Suriye İç Savaşı, BOP’u gerçekleştirme teşebbüsüydü. BOP ise, 12 Eylül İhtilâli’ni yapanların dahil oldukları bir proje idi. Rusya ile Türkiye arasında savaş çıkartarak projeyi kısa yoldan gerçekleştirmek isteyenler Rus uçağını düşürünce; Türkiye Suriye’de Putin’e mahkum oldu. Fakat hiçbir zaman Rusya’yla İran’ın yanında olmadı. Tıpkı Libya’da ve Ukrayna’da Neoconlarla beraber hareket ettiği gibi…

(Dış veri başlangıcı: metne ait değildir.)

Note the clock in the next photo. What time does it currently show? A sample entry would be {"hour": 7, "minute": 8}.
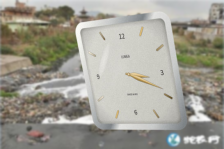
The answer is {"hour": 3, "minute": 19}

Bu yazıdan maksadım, kısaca tarihî bir analizdi. Bediüzzaman’ı dinlemeyen bir kısım İhvancıların, “Baba Esed”den alamadıkları intikamı; çiçeği burnunda, Türkiye müttefiki Beşar’dan alma yanlışı. İşte bu intikam duygusu, ihtilâl sevdası, siyaset hastalığı ve Neoconlara gayr-ı meşru muhabbet; Suriye’de birçok yanlış ile doğruyu karıştırdı. İhtilâlci Hafız’ın günahları ve partisinin zulümleri; Türkiye’yi ağabey veya müttefik kabul etmiş oğlu Beşar’a verildi. Beşar ile tam yedi ay devam eden balayları, İstanbul’daki Şam-ı Şerif günleri, Emine-Esma Hanımların arkadaşlıkları, şimdilik yalnızca arşivlerde…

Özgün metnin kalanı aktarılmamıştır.